Well, some classic pairings anyway. I love experimenting with pairings, but I also love trying out the tried and true ones, as they generally do go together like peanut butter and jelly.

If you do find or prefer the sweeter styles of bubbly, it generally goes well with sweet-but-not-too-sweet foods. Rich buttery sauces, berries, angel food cake, a lemon tart, almond cookies, things like that.

For most sparkling wines, some classics:

Caviar
Oysters
Lobster
Sushi
Frites
Spicy foods like Asian or Mexican (Think of things that go good with a beer.)
Cheeses like cheddar or gouda
Almonds
Eggs, especially scrambled, Eggs Benedict or a quiche
Potato Chips
And of course, whatever you want!

I am a champagne newbie, so I really can’t add anything of official substance. What I can do is tell you about a little tradition of ours.

On New Year’s Eve we open a bottle of champagne called Piper-Heidsieck brut and sip it out of beautiful flutes. As there are only the two of us, we usually have some left over. We note the good things that have happened in the past year and give our thanks, then we toast the new year in.

The next morning we make a wonderful hot breakfast and use the remaining champagne in our orange juice to make mimosas. It is just the perfect way to start the day.

I have learned a lot on this thread, so I hope my post was ok, even though it was only sharing a little tradition of ours.

Cheers, everyone!

Champagne and oysters are the perfect way to start off a dinner. Raw oysters, of course. Man, is that a good combo!

Traditions are good, but I’ve never had that “some left over” issue to deal with :stuck_out_tongue:

The morning after mimosas sound great though

I don’t know about other states, but I just bought some at Safeway yesterday here in CA for about $12. How good is that?

Your addition is a great one Deborah! I love love love mimosas.

For anyone that ends up with leftover sparkling often, it’s a good idea to buy a Champagne stopper. They run anywhere from $5 - $15

I have one of these
and one of these.

Both work very well.

Some other tasty cocktails:

Bellini
6oz Champagne
1 peach, pureed
**
Black Velvet**
half a flute of Champagne
half a flute of Guinness

Champagne Cocktail
6oz Champagne
1 sugar cube
dash bitters

Kir Royale
1/2 shot Creme de Cassis
Champagne

And a whole mess of others here.

I think I have a lot of experimenting to do!

Or you can just slice up a strawberry and drop it in. Maybe a few blueberries, too.

That’s a great deal. I usually see it around $15-$18 or so. And their Etoile Brut is usually between $25-$30, which is right where it’s hovering on BevMo right now.

It’s pretty cool that they are selling this one under a crown cap instead of a traditional cork, too.

One good, inexpensive bottle that I haven’t seen mentioned here yet is Domaine Ste. Michelle. Around here it’s $10-$12/bottle and it’s incredibly good for that price range. I like it waaaaay better than Korbel, which to me has a distinctive off-putting “Korbelly” taste.

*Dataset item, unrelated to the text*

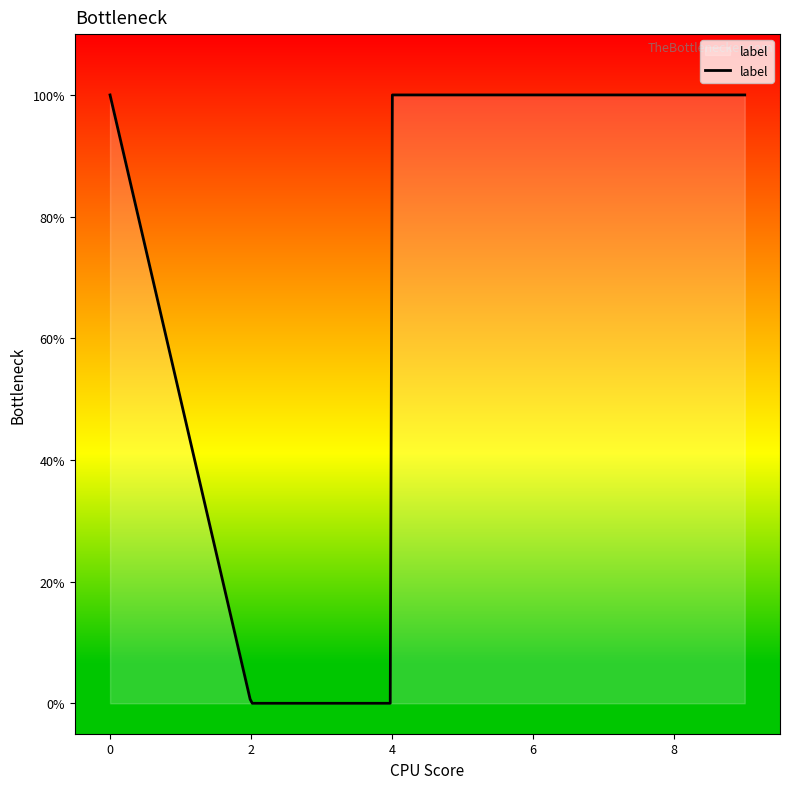

Rank the categories by value from lowest to highest.

2, 9, 7, 0, 6, 4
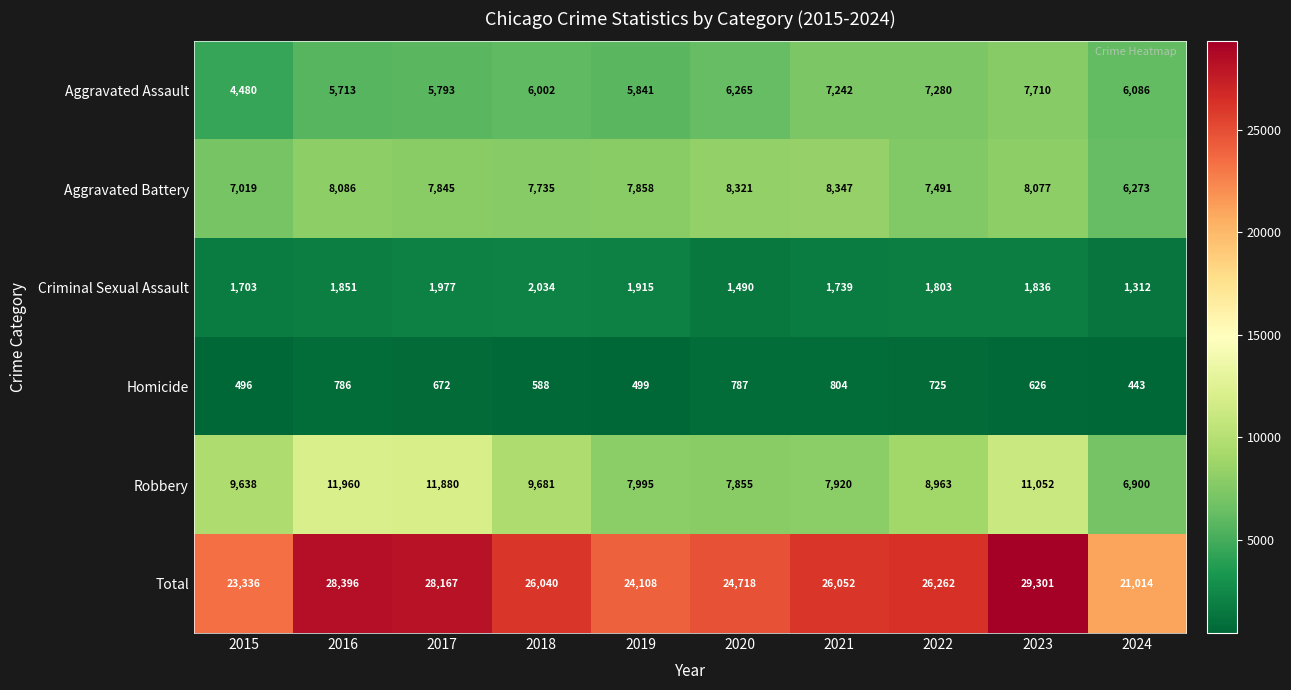

Which series has the largest range (max minus min)?

Total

Also in the <$20 price range and good and widely available are Chandon and Piper Sonoma. And Gruet, if you live in that area. I’ve drunk plenty of Gruet in my time and have always enjoyed it.

If you’re in the Michigan area, you can try some L. Mawby or Lawrence (both made by the same Traverse City area winery). Yup, they make really good sparkling wine in Michigan. The Mawby is better than the Lawrence, but the Lawrence can be fun (and less expensive).

If your budget is in the $30-$50+ range, you can’t go wrong with French Champagne. Seriously - there’s some that I prefer a bit more than others, but once you get to that price range and French, they’ve got it down to perfection. Champagne isn’t like other wines; they’re generally non vintage and the producers have their “taste” down to an art. Tattinger, Bollinger, Mumm, Perriet-Jouet, Veuve, all good and widely available.

I’m not sure what we’re drinking for NY Eve yet, though it will definitely be sparkling. We’ve got a ton “saved up” and Mr. Athena was a very bad boy and put a bottle of 1996 La Grande Dame under the Christmas tree. (We had a Christmas budget, and that one item blew it completely) I’m leaning towards NOT having that for NY Eve, though, and saving it for some other occasion. I have time, the drinking window is something like 20 years.

Other than that, we have a few bottles of a nice Prosecco, some Tattinger, and a few others in the fridge. I’m sure we’ll figure something out!